Posted by , on 18 July 2011

Last week, the butterfly keepers at the Natural History Museum in London came across an incredibly rare phenomenon: a lateral gynandromorph. This butterfly is both male and female, and the division is bilateral, with the left half being male and the right female. This occurrence is almost certainly the result of chance improper separation of the sex chromosomes during the first division following fertilisation, hence its rarity. As well as being a great find for the lepidopterists at the NHM (and I would heartily encourage anyone even remotely interested in the diversity of animal form to visit the 9 million or so butterflies and moths at the museum), it illustrates wonderfully well that there is more than one developmental route to sexual identity.

The question of what makes males and females different from one another has an extremely long history (but I know better than to speculate on such differences and so will here refer only to their developmental basis), and has naturally been the subject of intense investigation by biologists. There are essentially two models of how this is achieved during somatic development: either through the concerted action of hormones emanating from a sex-specific gonad, or else through an inherently genetic mechanism where each cell knows what sex it is; as with so much else in development, the crucial distinction is between a non-cell autonomous and a cell autonomous process.

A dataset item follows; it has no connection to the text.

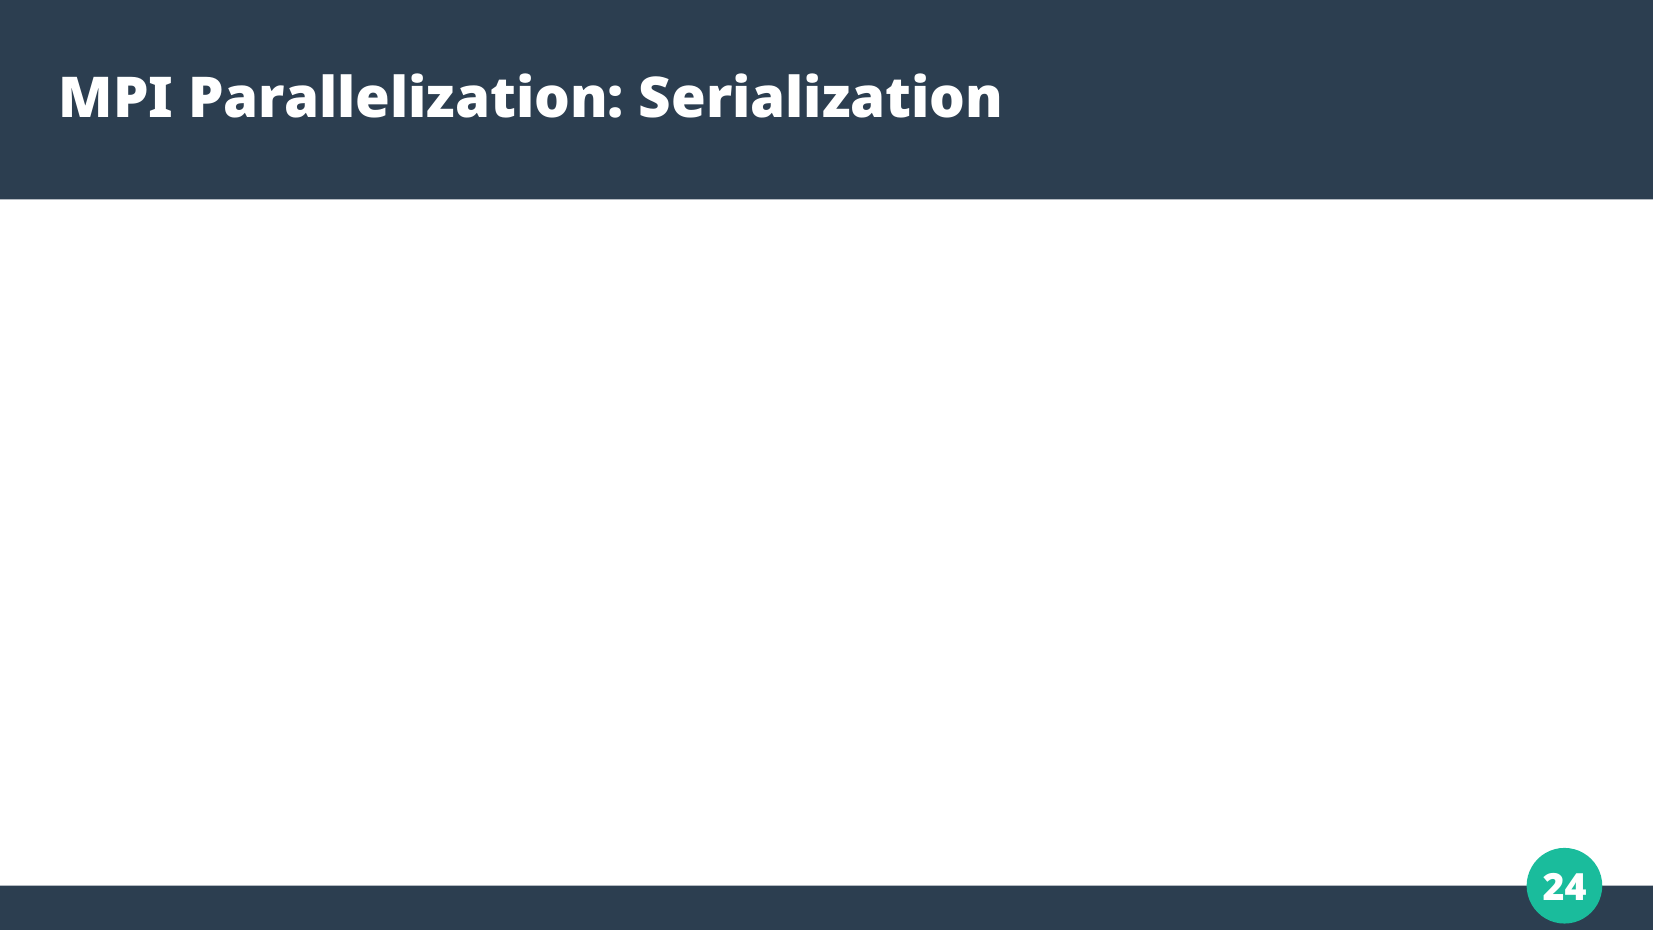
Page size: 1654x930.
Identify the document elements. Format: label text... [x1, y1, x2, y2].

Mammals fall into the former category, with male phenotype specified by a genetic cascade beginning with the expression in the gonad primordium of the Sry gene, which sits on the Y chromosome. Remarkably, experimental introduction of the Sry gene can cause a female mouse embryo to develop as a male. This mode (if not the exact same genetic components) had been widely assumed to operate in most vertebrates. However, work published last year using elegant grafting experiments with transgenic GFP chickens, showed that in contrast, bird somatic cells know their sex. The motivation for this work was the presence of three lateral gynandromorphs amongst the flocks of the Roslin Institute in Edinburgh. Like the butterfly at the NHM, these curious creatures are male on one side and female on the other, and studying them showed that, contrary to expectations, this was not the result of aneuploidy, but rather was the result of them being genuine male/female chimaeras: one side composed largely of genetically normal male cells, and the other of genetically normal female cells. Their different responses to the hormones circulating during development were therefore cell-autonomous – like butterflies, the chick soma knows what sex it is. Thus, despite its rarity in nature (of the 9 million butterflies and moths at the NHM, only 200 are gynandromorphs, though only the new one is split down the middle), gynandromorphy can tell us fundamental things about the way animals determine their sexual identity. It also makes amateur lepidoptery an even more rewarding passtime.

References:

http://www.nhm.ac.uk/about-us/news/2011/july/dual-sex-butterfly-hatches-at-natural-history-museum99300.html

Zhao et al. (2010) Somatic sex identity is cell autonomous in the chicken. Nature 464: 237-242.

Kashimada & Koopman (2010) Sry: the master switch in mammalian sex determination. Development 137: 3921-3930.